++++ INPUT ++++

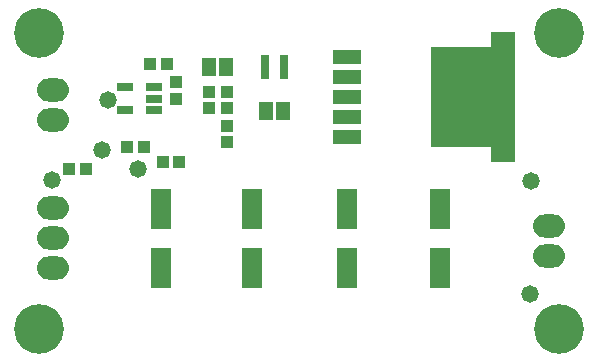
<source format=gts>
G04*
G04 #@! TF.GenerationSoftware,Altium Limited,Altium Designer,23.3.1 (30)*
G04*
G04 Layer_Color=8388736*
%FSLAX25Y25*%
%MOIN*%
G70*
G04*
G04 #@! TF.SameCoordinates,276AF690-C454-4130-B770-83727FADBF24*
G04*
G04*
G04 #@! TF.FilePolarity,Negative*
G04*
G01*
G75*
%ADD23R,0.03950X0.04343*%
%ADD24R,0.07099X0.13398*%
%ADD25R,0.04343X0.03950*%
%ADD26R,0.03162X0.07887*%
%ADD27R,0.05131X0.06312*%
%ADD28R,0.05328X0.03162*%
%ADD29R,0.20800X0.33595*%
%ADD30R,0.08320X0.43320*%
%ADD31R,0.09304X0.05013*%
%ADD32O,0.10642X0.07690*%
%ADD33C,0.16548*%
%ADD34C,0.05800*%
D23*
X358012Y313000D02*
D03*
X352500D02*
D03*
X371988Y320500D02*
D03*
X377500D02*
D03*
X383744Y315372D02*
D03*
X389256D02*
D03*
X385000Y348000D02*
D03*
X379488D02*
D03*
D24*
X413500Y280157D02*
D03*
Y299843D02*
D03*
X445000Y280157D02*
D03*
Y299843D02*
D03*
X476000Y280157D02*
D03*
Y299843D02*
D03*
X383000Y280157D02*
D03*
Y299843D02*
D03*
D25*
X399000Y333244D02*
D03*
Y338756D02*
D03*
X388000Y342000D02*
D03*
Y336488D02*
D03*
X405000Y327500D02*
D03*
Y321988D02*
D03*
X405000Y338756D02*
D03*
Y333244D02*
D03*
D26*
X424000Y347000D02*
D03*
X417701D02*
D03*
D27*
X399047Y347000D02*
D03*
X404953D02*
D03*
X423953Y332500D02*
D03*
X418047D02*
D03*
D28*
X371079Y332760D02*
D03*
Y340240D02*
D03*
X380921D02*
D03*
Y336500D02*
D03*
Y332760D02*
D03*
D29*
X483500Y337000D02*
D03*
D30*
X497260D02*
D03*
D31*
X445232Y323614D02*
D03*
Y330307D02*
D03*
Y337000D02*
D03*
Y343693D02*
D03*
Y350386D02*
D03*
D32*
X347000Y339500D02*
D03*
Y329500D02*
D03*
Y300000D02*
D03*
Y290000D02*
D03*
Y280000D02*
D03*
X512500Y284000D02*
D03*
Y294000D02*
D03*
D33*
X342520Y358268D02*
D03*
X515748D02*
D03*
X342520Y259842D02*
D03*
X515748D02*
D03*
D34*
X375500Y313000D02*
D03*
X363500Y319500D02*
D03*
X506500Y309000D02*
D03*
X365500Y336000D02*
D03*
X506000Y271500D02*
D03*
X346750Y309250D02*
D03*
M02*

</source>
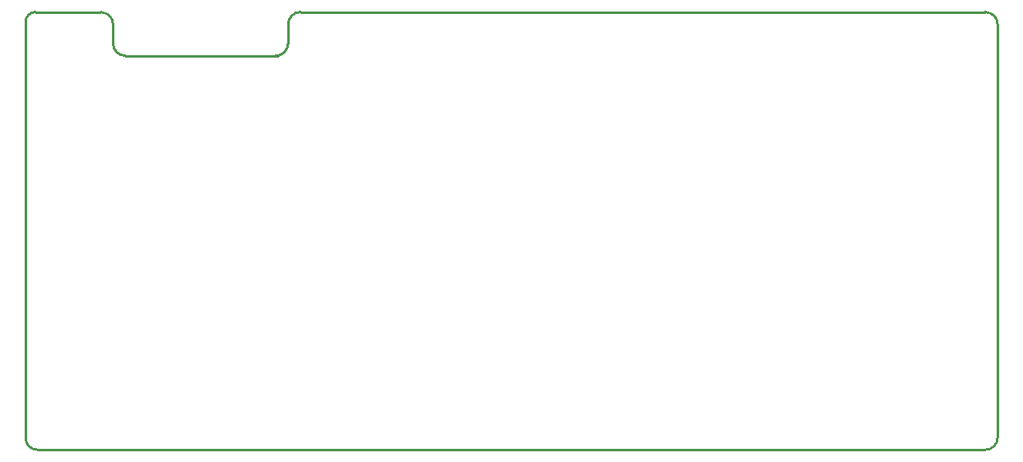
<source format=gm1>
G04*
G04 #@! TF.GenerationSoftware,Altium Limited,Altium Designer,19.0.15 (446)*
G04*
G04 Layer_Color=16711935*
%FSLAX25Y25*%
%MOIN*%
G70*
G01*
G75*
%ADD13C,0.01000*%
D13*
X101457Y167323D02*
G03*
X96457Y162323I0J-5000D01*
G01*
X91457Y149606D02*
G03*
X96457Y154606I0J5000D01*
G01*
X25591D02*
G03*
X30591Y149606I5000J0D01*
G01*
X25591Y162323D02*
G03*
X20591Y167323I-5000J0D01*
G01*
X-5906D02*
G03*
X-9843Y163386I0J-3937D01*
G01*
X378858Y-9843D02*
G03*
X383858Y-4843I0J5000D01*
G01*
Y162323D02*
G03*
X378858Y167323I-5000J0D01*
G01*
X-9843Y-5118D02*
G03*
X-5118Y-9843I4724J0D01*
G01*
X-5906Y167323D02*
G03*
X-9843Y163386I0J-3937D01*
G01*
X101457Y167323D02*
X300118D01*
X96457Y154606D02*
Y162323D01*
X82677Y149606D02*
X91457D01*
X30591D02*
X92520D01*
X25591Y154606D02*
Y162323D01*
X-5906Y167323D02*
X20591D01*
X300118Y-9843D02*
X378858D01*
X383858Y-4843D02*
Y162323D01*
X374016Y167323D02*
X378858D01*
X300118D02*
X374016D01*
X-5118Y-9843D02*
X300118D01*
X-9843Y-5118D02*
Y163386D01*
M02*

</source>
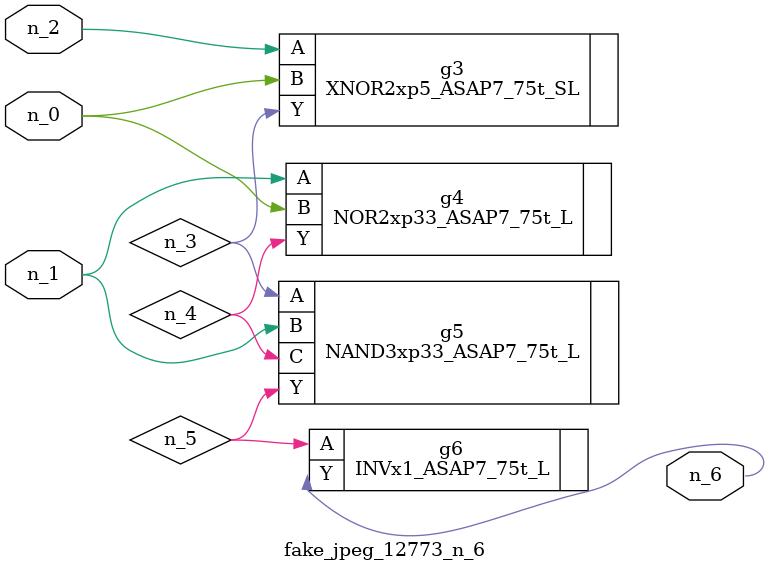
<source format=v>
module fake_jpeg_12773_n_6 (n_0, n_2, n_1, n_6);

input n_0;
input n_2;
input n_1;

output n_6;

wire n_3;
wire n_4;
wire n_5;

XNOR2xp5_ASAP7_75t_SL g3 ( 
.A(n_2),
.B(n_0),
.Y(n_3)
);

NOR2xp33_ASAP7_75t_L g4 ( 
.A(n_1),
.B(n_0),
.Y(n_4)
);

NAND3xp33_ASAP7_75t_L g5 ( 
.A(n_3),
.B(n_1),
.C(n_4),
.Y(n_5)
);

INVx1_ASAP7_75t_L g6 ( 
.A(n_5),
.Y(n_6)
);


endmodule
</source>
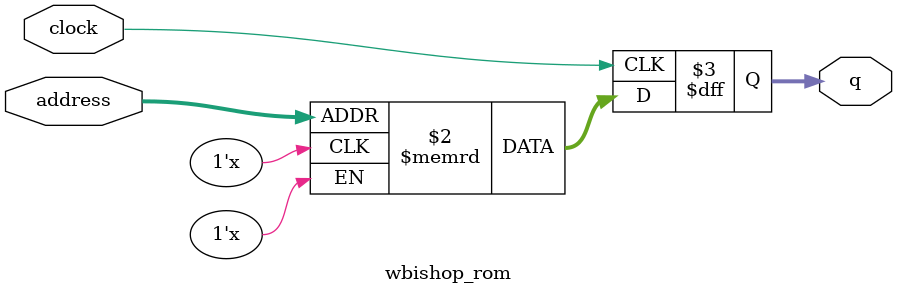
<source format=sv>
module wbishop_rom (
	input logic clock,
	input logic [11:0] address,
	output logic [1:0] q
);

logic [1:0] memory [0:3024] /* synthesis ram_init_file = "./wbishop/wbishop.COE" */;

always_ff @ (posedge clock) begin
	q <= memory[address];
end

endmodule

</source>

++++

* _INSTRUCTION_:
Exactly the lines from the one containing "logic [1:0] memory" to the final line of the entries must be restated, and no others.

* _SOLUTION TO THIS PROBLEM_:
logic [1:0] memory [0:3024] /* synthesis ram_init_file = "./wbishop/wbishop.COE" */;

always_ff @ (posedge clock) begin
	q <= memory[address];
end

endmodule

</source>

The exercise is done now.